Searchable abstracts of presentations at key conferences in endocrinology
Endocrine Abstracts (2014) 35 P434 | DOI: 10.1530/endoabs.35.P434

ECE2014 Poster Presentations Diabetes complications (59 abstracts)

The influence of maternal BMI and weight gain in gestational diabetes: results of the Portuguese population in 2011

Maria Joana Santos 1 , Vera Fernandes 1 , Maria Lopes Pereira 1, & Olinda Marques 1


1Endocrinology Department, Hospital de Braga, Braga, Portugal; 2The Portuguese Group for the Study of Diabetes and Pregnancy of the Portuguese Society of Diabetology, Portugal, Portugal.
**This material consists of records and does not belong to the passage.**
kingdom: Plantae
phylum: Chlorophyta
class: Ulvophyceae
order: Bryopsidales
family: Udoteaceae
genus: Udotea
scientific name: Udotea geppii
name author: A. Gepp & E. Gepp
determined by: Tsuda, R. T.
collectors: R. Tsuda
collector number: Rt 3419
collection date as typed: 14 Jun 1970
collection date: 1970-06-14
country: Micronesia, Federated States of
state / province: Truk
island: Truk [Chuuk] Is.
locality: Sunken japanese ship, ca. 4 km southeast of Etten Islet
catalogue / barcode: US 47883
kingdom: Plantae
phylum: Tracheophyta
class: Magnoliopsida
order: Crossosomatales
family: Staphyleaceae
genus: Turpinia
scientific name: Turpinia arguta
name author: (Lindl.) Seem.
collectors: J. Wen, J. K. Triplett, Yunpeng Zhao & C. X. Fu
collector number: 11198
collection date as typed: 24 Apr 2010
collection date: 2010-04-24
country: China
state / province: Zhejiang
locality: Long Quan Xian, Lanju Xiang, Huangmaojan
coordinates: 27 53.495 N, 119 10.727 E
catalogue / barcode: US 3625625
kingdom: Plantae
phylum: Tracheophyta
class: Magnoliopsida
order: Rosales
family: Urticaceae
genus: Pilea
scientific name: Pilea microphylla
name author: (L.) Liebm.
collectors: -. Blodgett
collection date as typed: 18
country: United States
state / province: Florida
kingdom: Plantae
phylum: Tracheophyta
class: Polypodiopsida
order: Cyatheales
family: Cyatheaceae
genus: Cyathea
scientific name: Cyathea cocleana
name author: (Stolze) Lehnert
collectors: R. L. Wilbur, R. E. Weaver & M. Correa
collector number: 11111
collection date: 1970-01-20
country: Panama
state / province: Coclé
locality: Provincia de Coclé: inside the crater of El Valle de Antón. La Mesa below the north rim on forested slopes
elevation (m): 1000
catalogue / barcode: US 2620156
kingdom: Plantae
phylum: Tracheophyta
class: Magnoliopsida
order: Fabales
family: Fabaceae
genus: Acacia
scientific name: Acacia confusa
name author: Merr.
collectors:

Background and aims: Maternal BMI and weight gain are associated with maternal and fetal complications in gestational diabetes (GD), but their relative contribution is not clearly defined. Our aim was to determine the influence of BMI and weight gain in the evolution of GD.

Material and methods: Multicenter, retrospective study of women diagnosed with GD at the medical centers of the Portuguese Group for the Study of Diabetes and Pregnancy in 2011. We used the diagnostic criteria of the International Association of Diabetes and Pregnancy Study Groups and excluded multiple pregnancies and cases with lack of information about maternal BMI. The χ2, Mann–Whitney U, Kruskall–Wallis, and one-way ANOVA tests were used for statistical analysis.

Results: We included 1577 patients, with mean age 33.1±5.3 years. Sixty percent were overweight/obese and 38.7% were treated with insulin. The mean weight gain in pregnancy was 9.9±5.5 kg and 27.9% had an excessive weight gain for their BMI. Maternal BMI was associated with multiparity (P<0.001), previous GD (P=0.005), previous fetal macrosomia (P<0.001), treatment with insulin (P<0.001), and excessive weight gain (P<0.001). Compared with women with normal BMI, obese women were diagnosed (P<0.001) and started insulin therapy (P=0.007) earlier, were treated with higher insulin dose (P<0.001), had higher mean HbA1c in the third trimester (P<0.001), heavier newborns (P<0.001) and had a smaller absolute weight increase (P<0.001). Women with excessive weight gain were younger (P=0.003), had a later diagnosis (P<0.001), needed higher insulin dose (P=0.009), had higher HbA1c in the third trimester (P<0.001) and gave birth to heavier newborns (P<0.001).

Conclusion: In our population, women with higher BMI and those with excessive weight gain had a more severe GD evolution and might need a more intensive treatment approach.